• **PROBLEM**
Pull each line containing "Rumah" out of the data and copy it.

(Data entries)
◆ ◆ ◆ ◆ ◆
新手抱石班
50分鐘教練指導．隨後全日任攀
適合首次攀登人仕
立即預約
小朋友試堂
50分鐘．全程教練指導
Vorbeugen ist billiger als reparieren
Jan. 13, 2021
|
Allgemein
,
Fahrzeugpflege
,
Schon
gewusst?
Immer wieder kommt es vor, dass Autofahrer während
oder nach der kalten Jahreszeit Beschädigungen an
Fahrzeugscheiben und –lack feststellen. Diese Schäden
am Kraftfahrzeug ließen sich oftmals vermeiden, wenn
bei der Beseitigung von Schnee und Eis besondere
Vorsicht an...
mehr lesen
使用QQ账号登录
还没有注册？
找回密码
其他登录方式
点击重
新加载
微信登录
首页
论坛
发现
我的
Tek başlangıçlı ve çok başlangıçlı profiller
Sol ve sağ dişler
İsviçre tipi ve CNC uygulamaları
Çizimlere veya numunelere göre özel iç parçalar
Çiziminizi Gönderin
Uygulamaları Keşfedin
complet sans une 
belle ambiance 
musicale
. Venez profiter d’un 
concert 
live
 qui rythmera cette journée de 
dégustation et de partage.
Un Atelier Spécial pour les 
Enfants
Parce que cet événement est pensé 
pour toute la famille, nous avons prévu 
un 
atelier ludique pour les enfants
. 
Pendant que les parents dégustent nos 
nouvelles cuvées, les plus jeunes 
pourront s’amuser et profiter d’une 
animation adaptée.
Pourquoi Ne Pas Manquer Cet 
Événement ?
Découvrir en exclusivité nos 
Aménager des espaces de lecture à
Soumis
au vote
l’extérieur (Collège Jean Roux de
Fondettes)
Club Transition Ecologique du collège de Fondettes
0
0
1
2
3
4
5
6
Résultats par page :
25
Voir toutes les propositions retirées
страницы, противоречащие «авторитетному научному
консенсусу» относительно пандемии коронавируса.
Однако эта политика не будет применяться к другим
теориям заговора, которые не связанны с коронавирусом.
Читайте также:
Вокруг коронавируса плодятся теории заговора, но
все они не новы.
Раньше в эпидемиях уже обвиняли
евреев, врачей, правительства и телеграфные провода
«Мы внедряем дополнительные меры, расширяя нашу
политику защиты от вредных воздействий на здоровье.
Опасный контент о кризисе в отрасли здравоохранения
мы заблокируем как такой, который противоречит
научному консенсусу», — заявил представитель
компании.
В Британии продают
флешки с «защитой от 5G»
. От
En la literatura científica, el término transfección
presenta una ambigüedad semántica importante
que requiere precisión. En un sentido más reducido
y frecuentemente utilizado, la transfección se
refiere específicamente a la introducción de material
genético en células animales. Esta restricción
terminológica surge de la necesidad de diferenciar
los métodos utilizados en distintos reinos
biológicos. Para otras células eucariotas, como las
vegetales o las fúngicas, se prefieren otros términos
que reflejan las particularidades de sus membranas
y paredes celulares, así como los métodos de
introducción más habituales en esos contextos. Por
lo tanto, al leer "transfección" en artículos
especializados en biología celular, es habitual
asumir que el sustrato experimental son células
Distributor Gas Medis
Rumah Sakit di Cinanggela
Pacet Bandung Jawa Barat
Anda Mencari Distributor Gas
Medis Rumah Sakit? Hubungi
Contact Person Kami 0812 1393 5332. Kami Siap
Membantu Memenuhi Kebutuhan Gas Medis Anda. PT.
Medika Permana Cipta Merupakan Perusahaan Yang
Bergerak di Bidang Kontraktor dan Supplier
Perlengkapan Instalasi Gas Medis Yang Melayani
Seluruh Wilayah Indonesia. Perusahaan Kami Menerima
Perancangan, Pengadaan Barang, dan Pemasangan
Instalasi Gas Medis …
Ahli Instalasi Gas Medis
◆ ◆ ◆ ◆ ◆
• **EXERCISE SOLUTION**
Rumah Sakit di Cinanggela
Medis Rumah Sakit? Hubungi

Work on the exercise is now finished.